There is a significant spread between the company’s highest- and lowest-performing stores, Holzshu added.
“The best F&I stores we have are doing $2,000 to $2,300 per copy. On the low end, some of the recent acquisitions we have are doing $500, so there’s a large disparity between them,” he said.
Holzshu said Lithia, of Medford, Ore., will work with its recently acquired stores to find ways to improve F&I performance. He added that subprime “continues to be about 13 percent of our business. We feel we’re steady in the availability of credit for our customers.”
Asbury Automotive Group Inc. also had a wide F&I-profit-per-vehicle gap between high- and low-performing stores. “There is so much that goes into a retail unit in F&I. The market could determine that, and it is extremely important to have the right individual at the desk with the right training,” said Dan Clara, Atlanta market managing director.
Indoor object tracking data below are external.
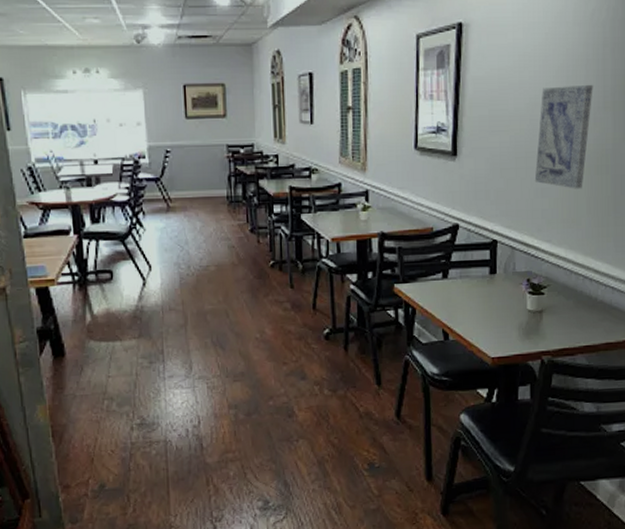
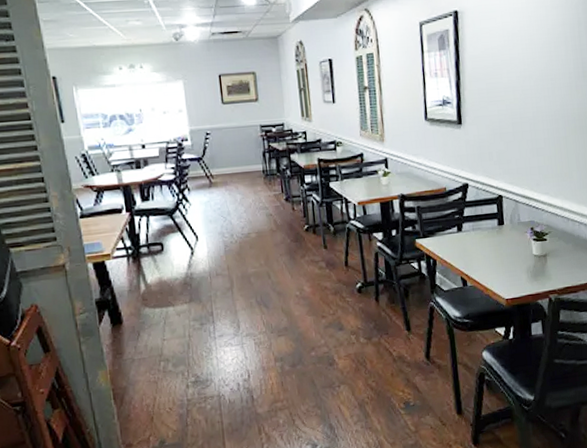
wall art: present [534,84,593,189] -> none [530,57,573,148]

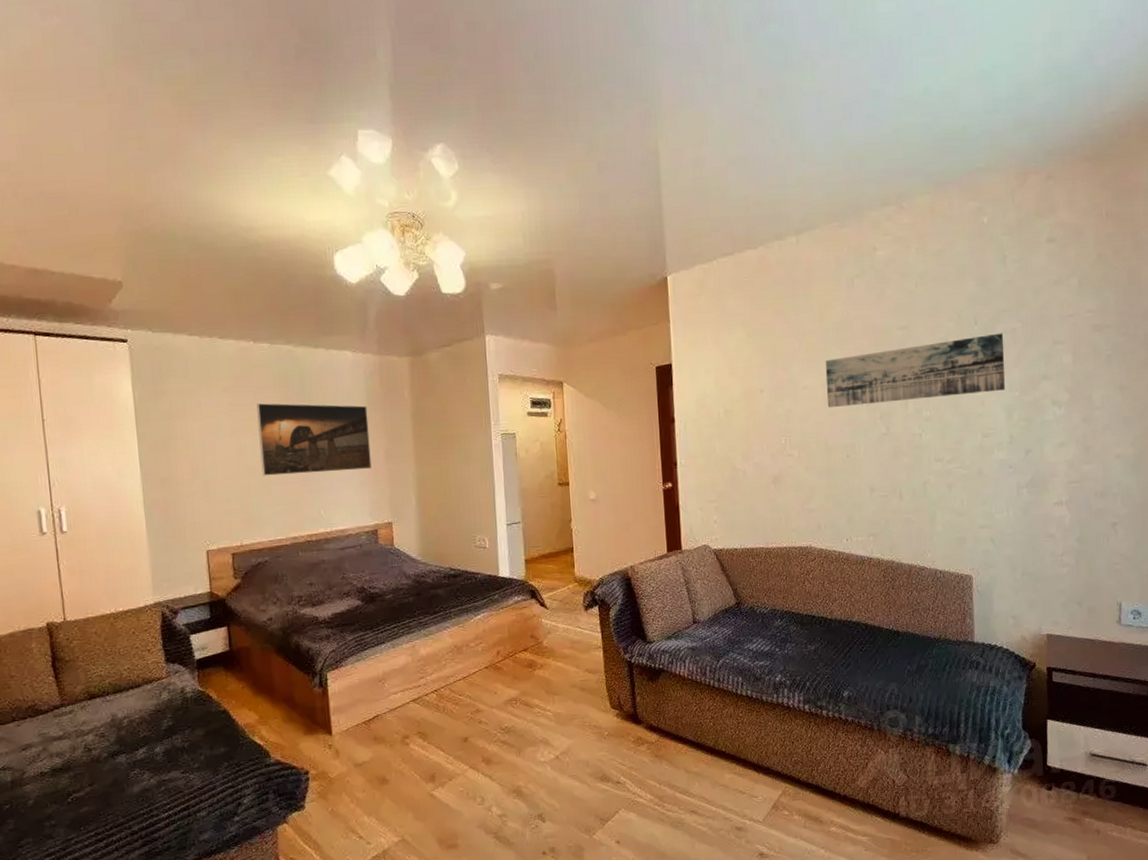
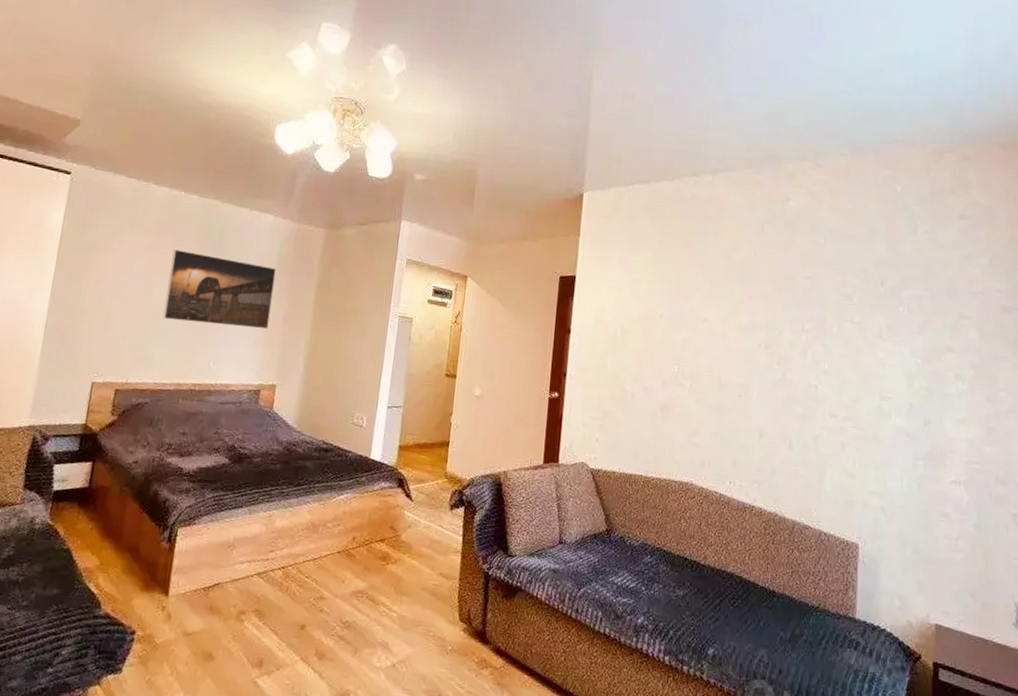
wall art: present [825,333,1006,408] -> none [724,296,910,356]

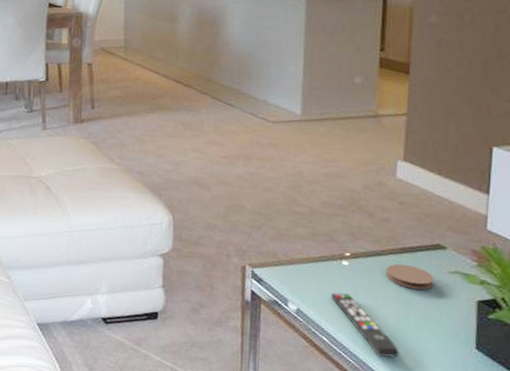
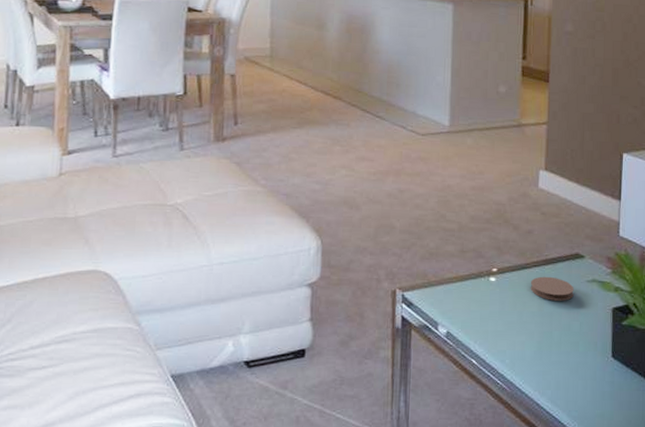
remote control: present [331,293,399,358] -> none [480,311,544,375]

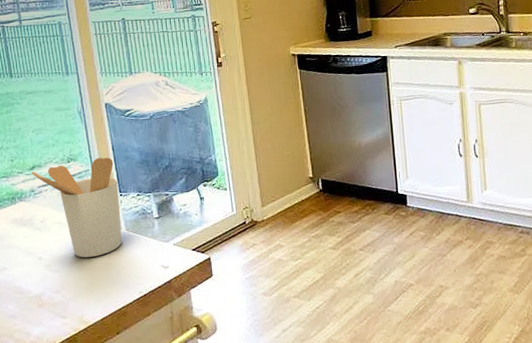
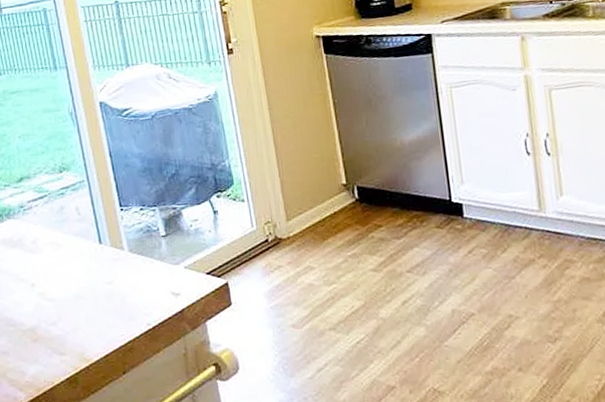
utensil holder: present [32,157,122,258] -> none [20,165,125,284]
Between the top and bottom F&I performers, there is a spread of about $300 per car, he said, depending on the brand and the market.
“There’s always the bottom 25 percent that needs to do better. A lot of it boils down to training, the processes, following the procedures that we’ve got in place,” said Asbury CEO Craig Monaghan.
The Duluth, Ga., dealership group’s same-store F&I gross profit per vehicle strengthened 6.4 percent, or $91, in the quarter, to $1,519.
“There are really team processes happening in the store these days when we sell a vehicle. The F&I office is working with the desk in order to try to maximize” profit, Monaghan said. “F&I is very fundamental for us. We do recognize that some competitors do a better job than we do, but we’re always making progress.”
At Sonic Automotive Inc., in Charlotte, N.C., F&I gross profit per vehicle edged up 0.8 percent, or $11, to $1,370 on a same-store basis.
CEO Scott Smith said that, in terms of F&I margins, “We had an all-time record month in March, and we’re pacing to have an all-time record month in April.”
Group 1, Penske
Group 1 Automotive Inc., of Houston, grew its F&I gross profit per vehicle at its U.S. dealerships 3.7 percent, or $58, to $1,629 on a same-store basis. CEO Earl Hesterberg said the company is focused on “maximizing the opportunities of vehicle service contracts [and] maintenance contracts.”
Penske Automotive Group Inc., of suburban Detroit, increased its U.S. same-store F&I gross profit per vehicle 5.3 percent, or $57, to $1,123. The figures typically lag other public dealership groups’ numbers because of Penske’s higher proportion of luxury-brand dealerships, where high leasing rates mean lower F&I sales.
Penske’s U.S. retail automotive same-store F&I revenue rose 2.1 percent to $73.8 million.
Penske also said its stand-alone used-vehicle dealerships’ F&I gross per vehicle retailed was $1,147 in the latest quarter, without giving a year-earlier figure. During the first quarter, Penske acquired used-only groups in the U.S. and the U.K.
AutoNation Inc. was the only public dealership group to see its same-store F&I gross profit per vehicle slip. The company is forecasting a slight decline or flattening out of F&I to continue this year as its used-vehicle volume expands as a share of total unit sales. F&I profits on used vehicles tend to be smaller than those on new, in line with used vehicles’ lower transaction prices, the company said.
The Fort Lauderdale, Fla., retailer’s average gross F&I profit per vehicle retailed fell 0.8 percent, or $13, to $1,634 on a same-store basis.
Despite the drop, AutoNation still had the highest F&I gross profit per vehicle retailed among its peers.
Jamie LaReau contributed to this report.